Mas o novo comportamento de Carmem conflita drasticamente com a vida que levava, o que pode resultar em destruição.A superficialidade sentimental do inicio, com câmeras aéreas, músicas melodramáticas de efeito – com violino e orquestra – pode afastar a imersão à trama, mas aos poucos o espectador se dá conta que é uma forma de suavizar o tema complexo e pesado que será apresentado. “Você acredita que o medo deixa as pessoas egoístas?”, inicia-se com a pergunta que permeará toda a história, servindo como uma sinopse do contexto. O material bruto do filme é o próprio ser humano, que é humanizado em suas características intrínsecas. Ações cotidianas como cortar unhas são registradas em detalhes. O homem misterioso (quase o seu guia espiritual) que convive com Carmem é parte do jogo de sua proteção. Ele a salva dela mesma. Em uma cena, a personagem principal pede a esse amigo que faça um massagem “geral por dentro”, nós percebemos que nos dias de hoje o físico está mais importante.

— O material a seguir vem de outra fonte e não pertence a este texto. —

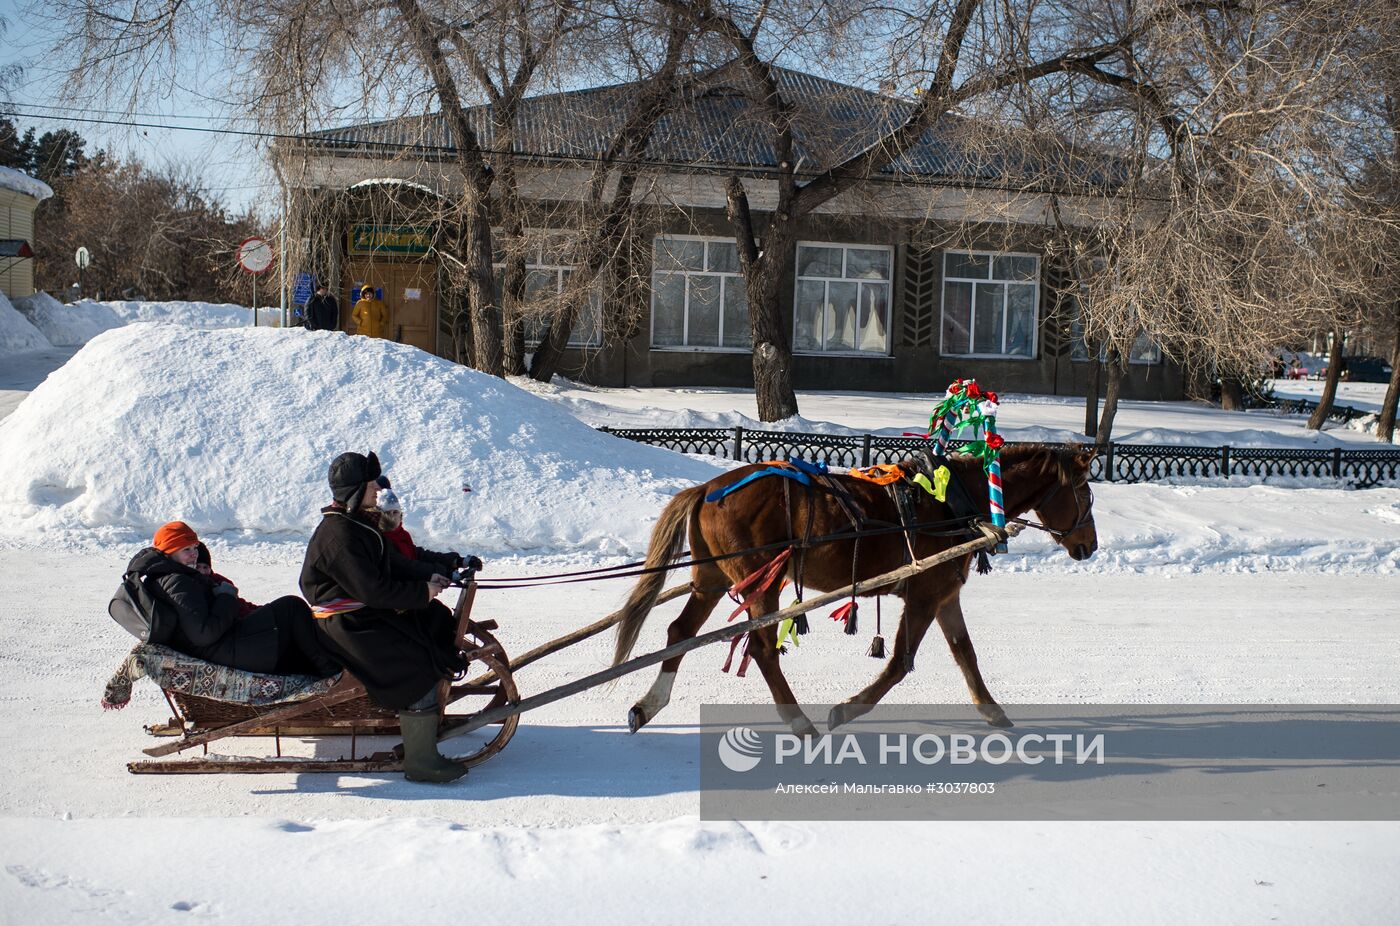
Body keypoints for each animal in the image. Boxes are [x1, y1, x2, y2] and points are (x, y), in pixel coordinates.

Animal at [618, 442, 1097, 734]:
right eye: (1085, 493)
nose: (1089, 546)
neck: (954, 500)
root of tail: (706, 488)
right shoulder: (925, 593)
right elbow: (901, 662)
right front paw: (847, 708)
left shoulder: (944, 593)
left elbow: (966, 653)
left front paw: (992, 709)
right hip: (761, 583)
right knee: (762, 650)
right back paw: (800, 724)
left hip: (714, 580)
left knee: (680, 633)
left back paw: (649, 704)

O seu cabelo mal cortado gera críticas de outras pessoas a sua volta. Quando ela se machuca, o outro metafórico é a causa. É incrível como o outro (o próximo) possui tanta influência para nós. Vivemos o outro a todo instante. Sentimos o outro em nossas escolhas. O filosofo Jean Paul Sartre já dizia que “o inferno são os outros”. Carmem é uma futura cirurgiã, bonita e culta. Ela vive entre seu trabalho e as saídas com seu amigo gay e DJ, vivido por Cauã Reymond (que por curiosidade fez laboratório para seu personagem em clubes gays, como a The Week, localizado no Rio de Janeiro, conversou com diversos DJs). “Ele é antigo. É hetero”, diz-se. A fotografia – granulada, saturada, escurecida e cosmopolita de São Paulo, privilegiando focos iluminados incidentais, complementa a atmosfera transmitida. Outra metáfora é apresentada quando Carmem vai a uma balada (boate).

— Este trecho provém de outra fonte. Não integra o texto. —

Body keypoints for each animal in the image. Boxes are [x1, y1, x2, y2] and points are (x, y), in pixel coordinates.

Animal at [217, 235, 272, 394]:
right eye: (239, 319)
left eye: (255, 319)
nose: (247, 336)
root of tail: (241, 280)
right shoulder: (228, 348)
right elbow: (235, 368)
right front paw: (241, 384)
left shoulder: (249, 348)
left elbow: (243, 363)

Ela encontra um homem, um argentino, um estrangeiro, que tentará adentrar em sua vida. “Ser mulher ou gay em Penedo, não sei o que é pior”, ela diz. Em certo momento, o filme torna-se institucional, como a serie de palestras sobre a prevenção de doenças sexuais numa comunidade carente e sobre a “ocupação” por um lugar físico (de moradia). Eles precisam encontrar a base, proteger-se da chuva, do frio, da chuva. Ter dignidade. Cada um busca o seu lugar. Tanto faz se for concreto ou abstrato. O roteiro trata dos dois. Os simbolismos pululam. O ovo que é cozido é um deles. “Com 23 anos, tudo tem graça, na idade deles se apaixonar ou não tem a mesma facilidade”, diz-se em ângulos próximos e detalhistas. É passional, visceral e existencial com silêncios. “Já pensou na glória do anonimato?”, divaga-se demonstrando uma vertente da loucura social e atual. É inevitável a catarse. A agressividade é quase um requisito à salvação. “Cada um sabe o peso que carrega”, diz-se. O final libertador de “Estamos Juntos” soa como um filme de auto-ajuda, porém necessário e extremamente indispensável à trama.

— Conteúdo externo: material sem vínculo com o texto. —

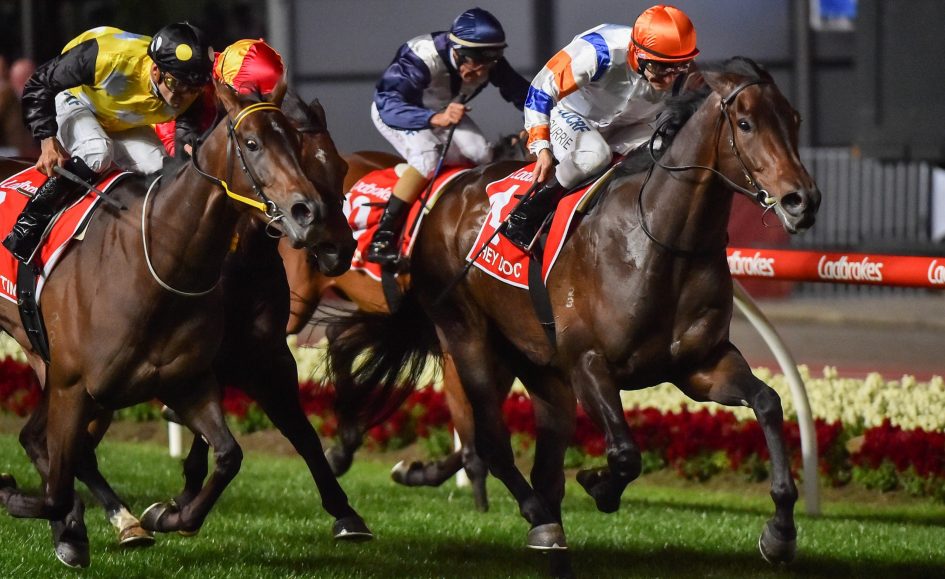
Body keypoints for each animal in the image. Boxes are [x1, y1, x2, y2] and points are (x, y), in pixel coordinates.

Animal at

“Passei muito tempo chata. Resolvi fazer as pazes com tudo”, diz enquanto olha para o espelho e pergunta “Onde estão as pessoas?”. Concluindo, um filme excelente, com interpretações naturais, realistas, gerando convencimento. Confesso que saí da exibição do filme totalmente introspectivo e precisei de muitas horas a fim de retornar a minha existência atual. Se só por isso, já vale o ingresso, o que dizer dos outros elementos impactantes? Vale muito a pena assistir. Recomendo. Inicialmente o título original seria “Antes da Noite”. Este é o 3º filme em que o diretor Toni Venturi e a atriz Débora Duboc trabalham juntos. Os anteriores foram “Latitude Zero” (2001) e “Cabra Cega” (2004). “Estamos Juntos” ganhou o CINE PE 2011 nas categorias de Melhor Filme, Melhor Diretor – Toni Venturi, Melhor Atriz – Leandra Leal, Melhor Roteiro, Melhor Fotografia, Melhor Edição e Prêmio da Crítica.